The removal of Fitzwilliam – however clumsy his tactics – was a true turning point in the swift downhill ride of Irish politics towards sectarian misery, terror and war. For it finally disabused the ‘United Irishmen’ – an organization formed in 1791 with many Protestant as well as Catholic members – of any remaining optimism that fundamental justice and reform would be gained from continued collaboration with the British government. Increasingly, as wartime conditions began to pinch, the question of precisely what quarrel Ireland had with France became voiced. Young Irish republicans like Lord Edward Fitzgerald (the cousin of Charles James Fox) and Arthur O’Connor had been in Paris invoking a connection between the two causes that went back to 1689, attempting to persuade the French government to extend its ‘liberation’ strategy of revolutionary assistance to their own country.
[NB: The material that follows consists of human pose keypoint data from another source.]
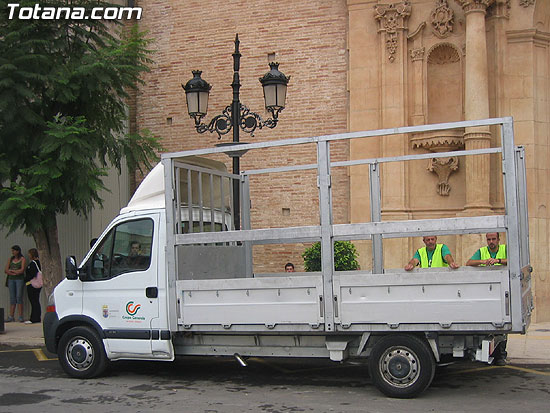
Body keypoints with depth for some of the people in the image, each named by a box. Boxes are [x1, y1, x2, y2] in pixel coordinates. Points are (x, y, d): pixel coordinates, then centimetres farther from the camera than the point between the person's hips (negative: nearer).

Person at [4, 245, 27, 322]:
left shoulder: (22, 259, 1)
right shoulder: (10, 259, 13)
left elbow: (22, 270, -10)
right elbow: (6, 270, 5)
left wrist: (11, 270, -3)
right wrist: (16, 272, -8)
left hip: (19, 279, -4)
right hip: (11, 279, 4)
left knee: (19, 297, -9)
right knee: (12, 298, 1)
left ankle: (20, 316, -8)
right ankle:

But the conversion of Wolfe Tone, the Protestant secretary of the Catholic Committee, from a mainstream constitutional reformer into a full-fledged republican nationalist, prepared to wear the uniform of a French general, was symptomatic of the line Irish politicians were now prepared to cross to realize their dream of national self-government. Once, not so long ago, Tone had hoped to work with the British government to move towards autonomy. But after that government broke up the United Irishmen (forcing its members into Britain itself, to make contact with Scots and English revolutionary radicals), and following Fitzwilliam’s removal, Tone’s public utterances defined the enemy oppressor and conqueror as ‘England’.